Onboarding gateway — assign this entry as the first reading in any AI module before going deep. The 7-term ladder is short enough that even non-engineering students can absorb it in 10 minutes.
Glossary check-in — quiz students after the first week: define each term, name the deep-dive wiki entry that owns it. Misses identify exactly where the curriculum needs reinforcement.
Diagnostic for project advising — when a student says “my agent isn’t working,” walk down the ladder ask: which rung is the failure on? Token cost? Prompt vagueness? Missing skill?
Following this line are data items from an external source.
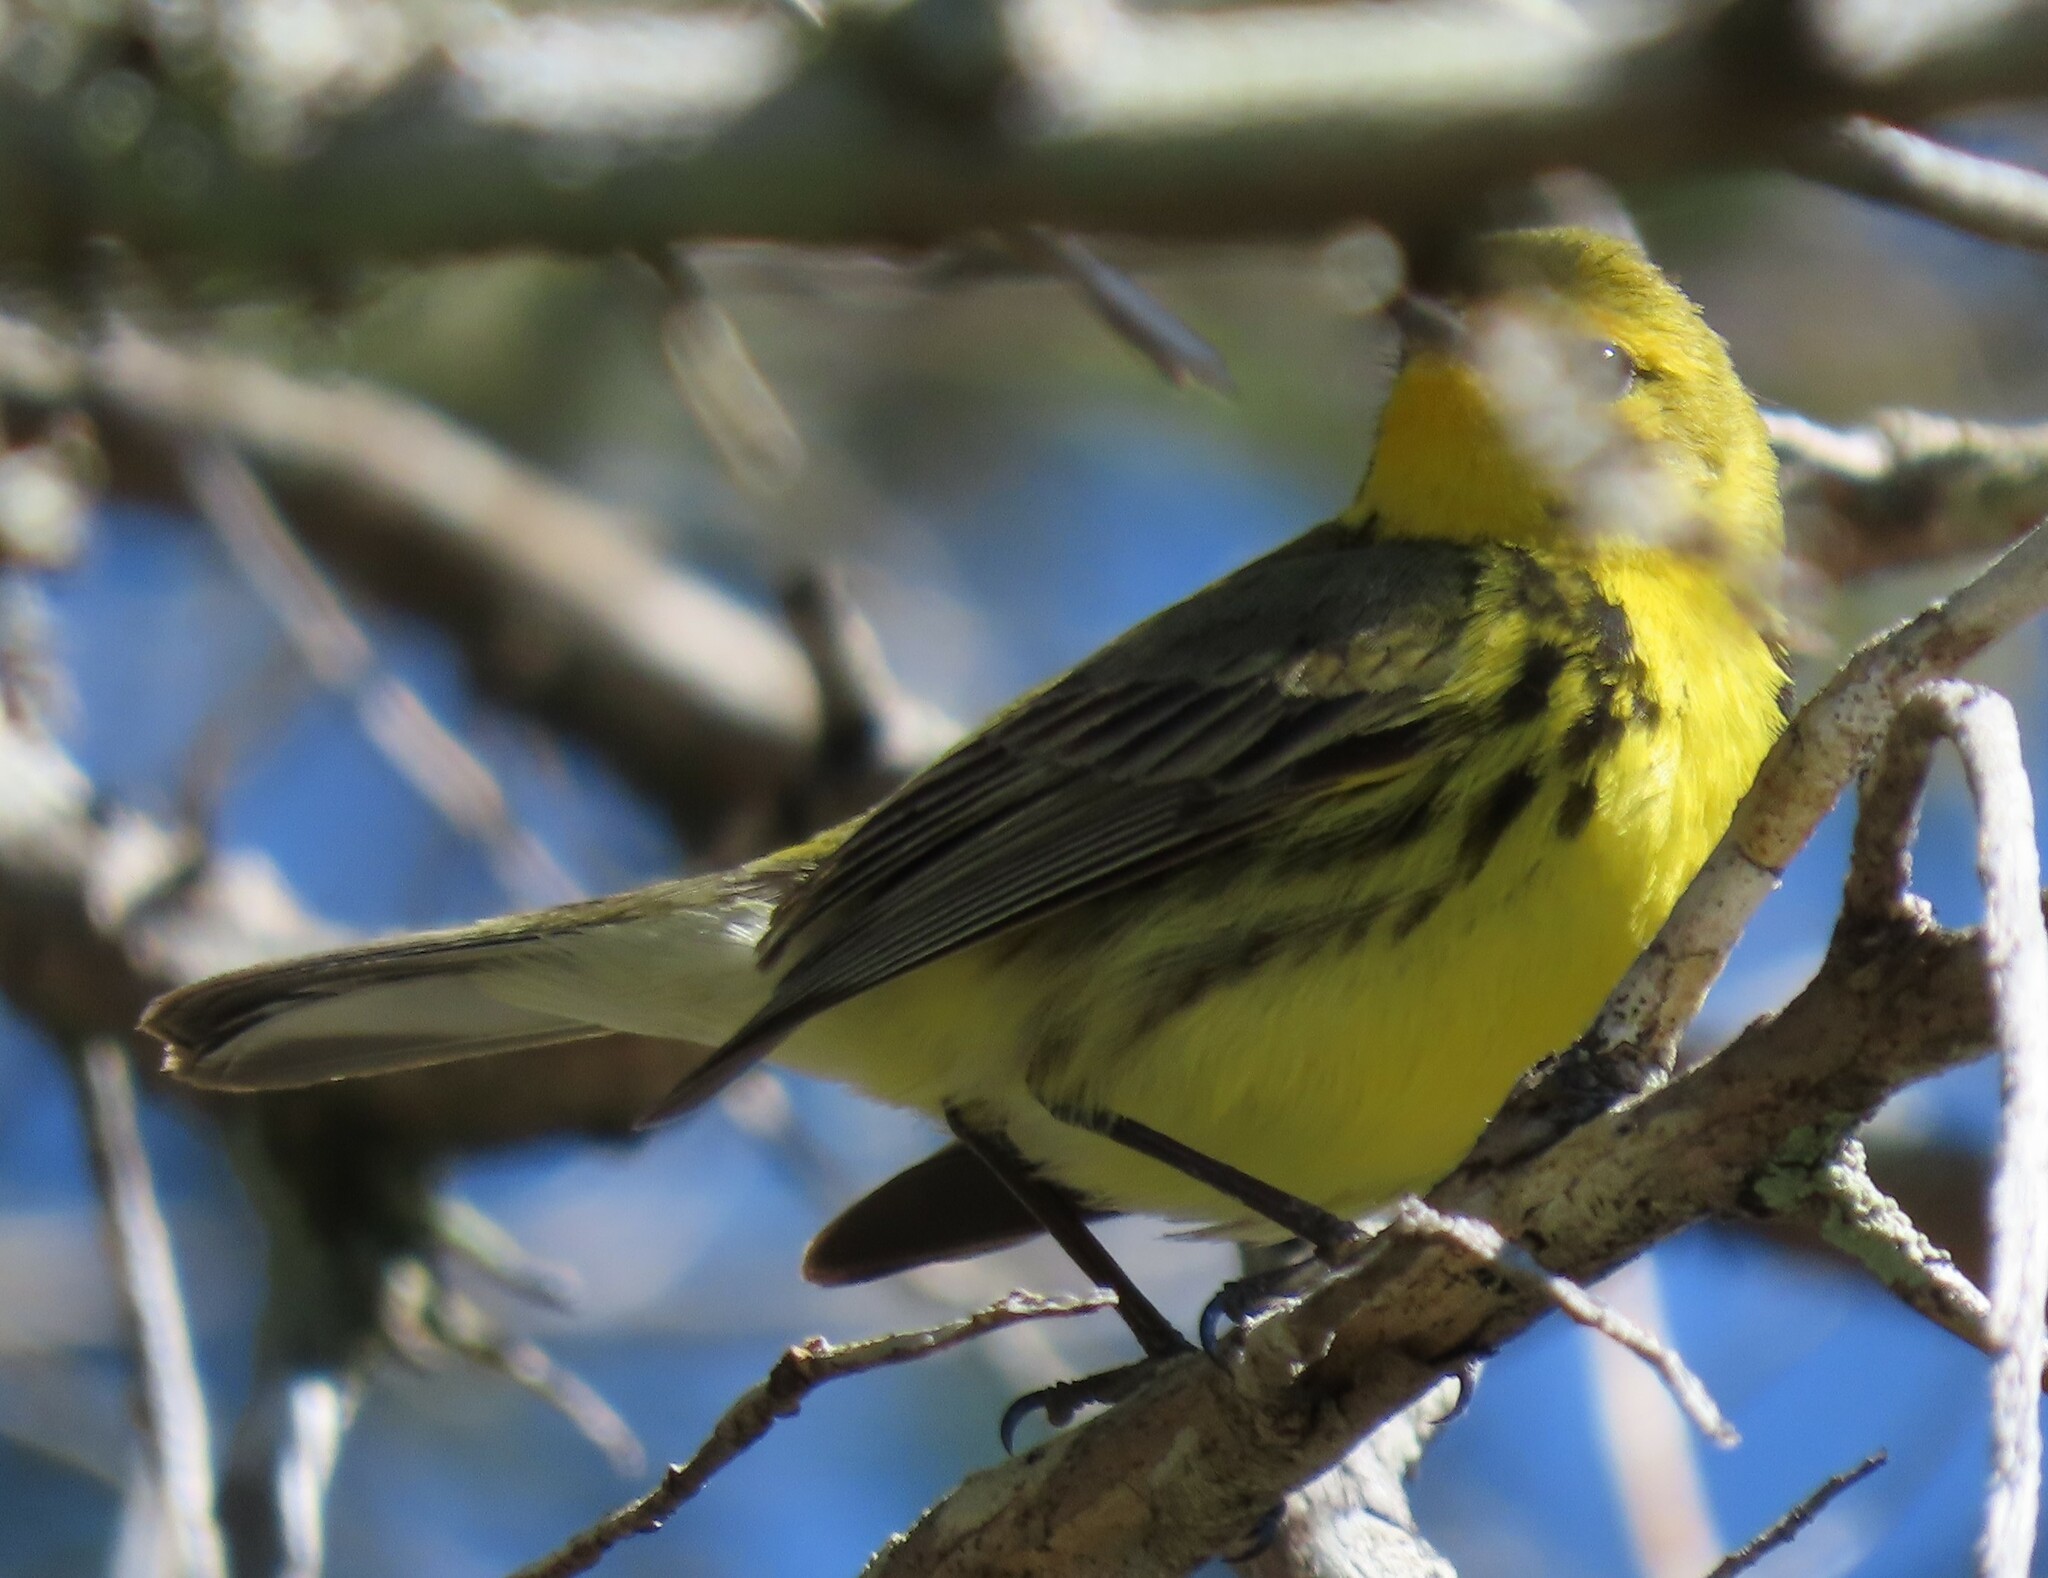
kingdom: Animalia
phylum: Chordata
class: Aves
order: Passeriformes
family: Parulidae
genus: Setophaga
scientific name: Setophaga discolor
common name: Prairie warbler
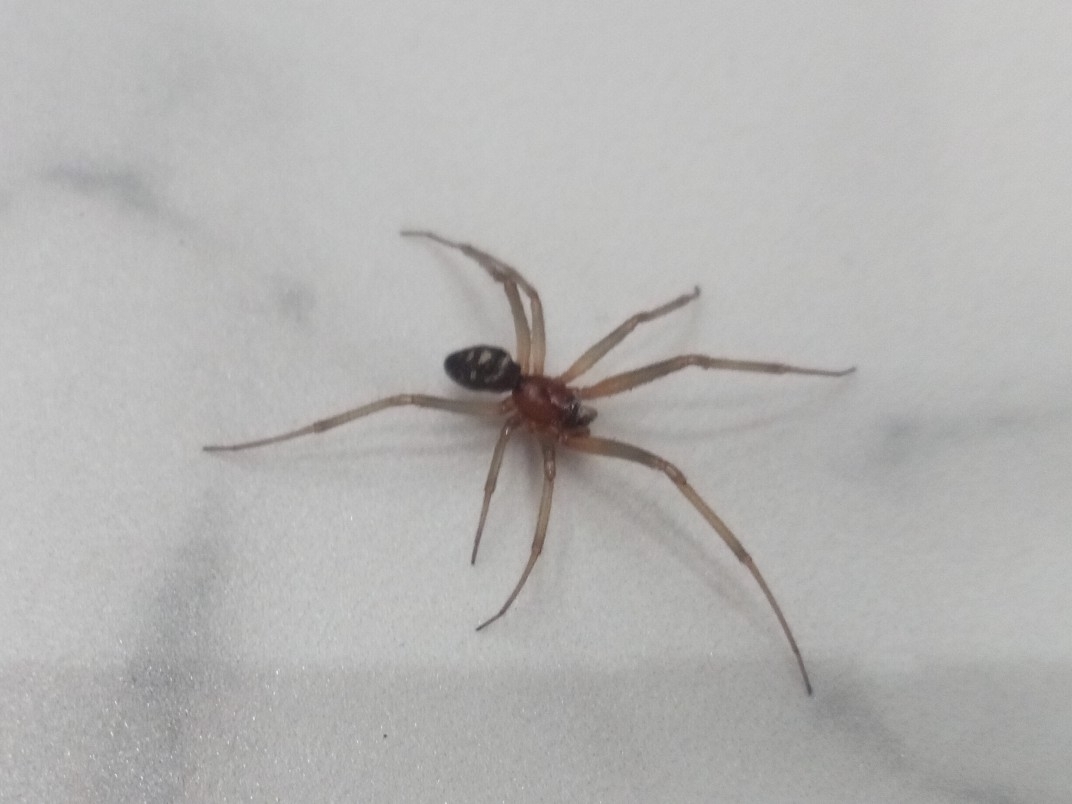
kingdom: Animalia
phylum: Arthropoda
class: Arachnida
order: Araneae
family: Theridiidae
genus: Steatoda
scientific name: Steatoda grossa
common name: False black widow
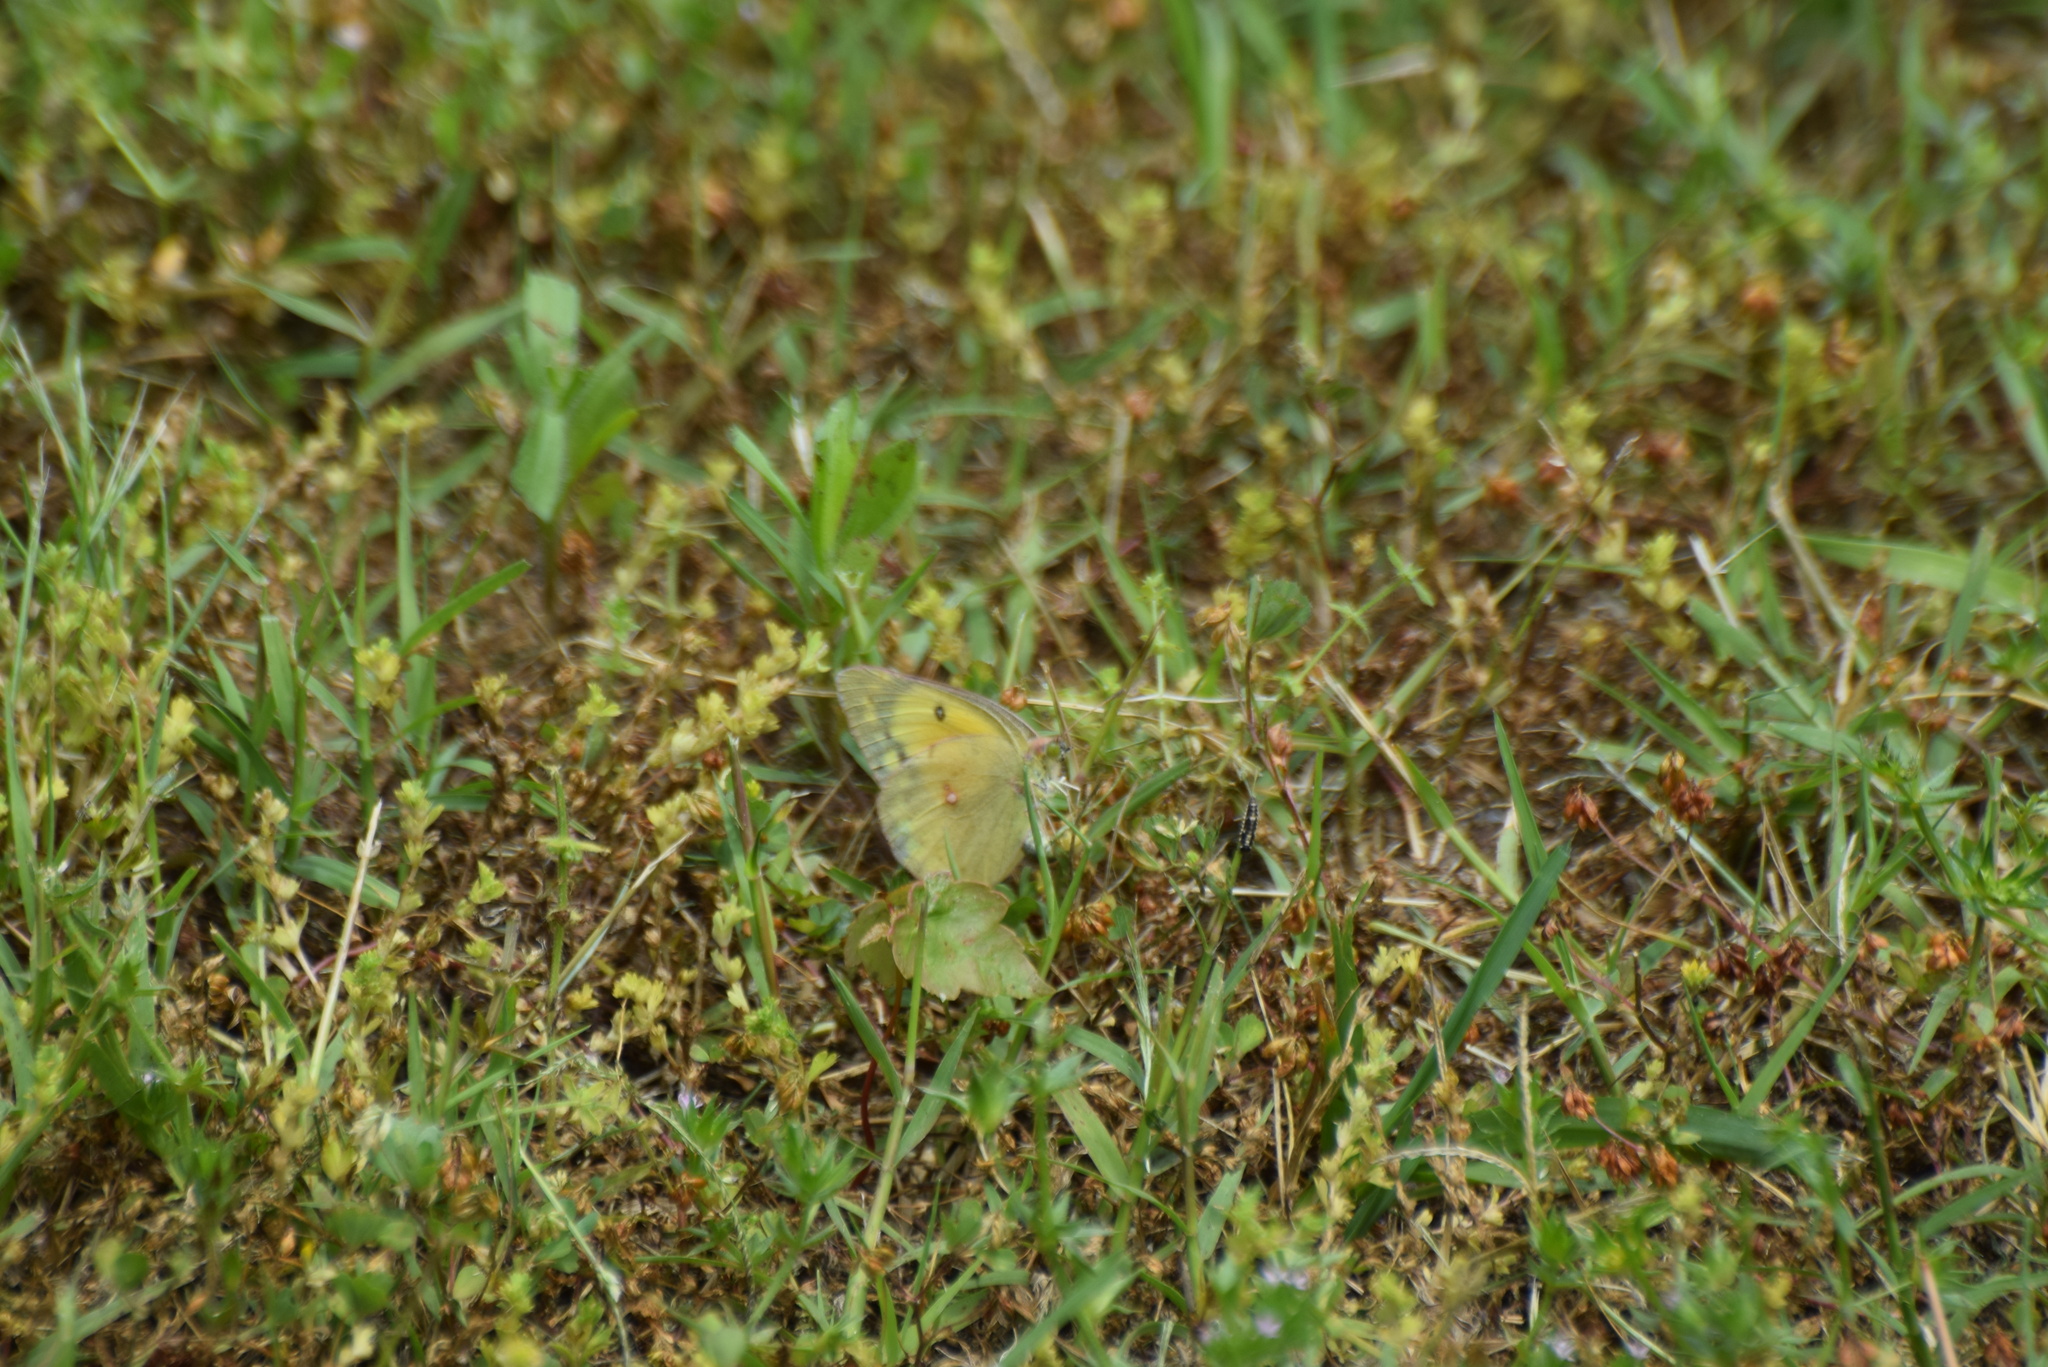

No verification?
Cross-curriculum integration — non-CS students (bio, finance, design) benefit most from the 6-lane flowchart, which shows that “AI” is not one thing but a system of cooperating parts.
Companion exercise to harness engineering module — read this entry first, then dive into Harness Engineering and Agents Need Control Flow.

Real-World Use Cases

Stakeholder briefings — when a PM or executive asks “what is an agent?”, the ladder + flowchart together cover 80% of the answer in a single page.
Engineering interviews — candidates who can place themselves on the ladder (and explain why their preferred layer matters) tend to ship reliable agent systems.
Tool evaluation — when a new AI tool is announced, map it onto the ladder: which rung does it improve? If it’s not obvious, the tool probably isn’t differentiated.
Cross-team alignment — when product / engineering / data each mean a different thing by “agent,” this glossary normalizes the vocabulary before debate.
Self-audit — solo engineers diagnose which rung of the ladder their workflow is stuck on and what investment unlocks the next rung.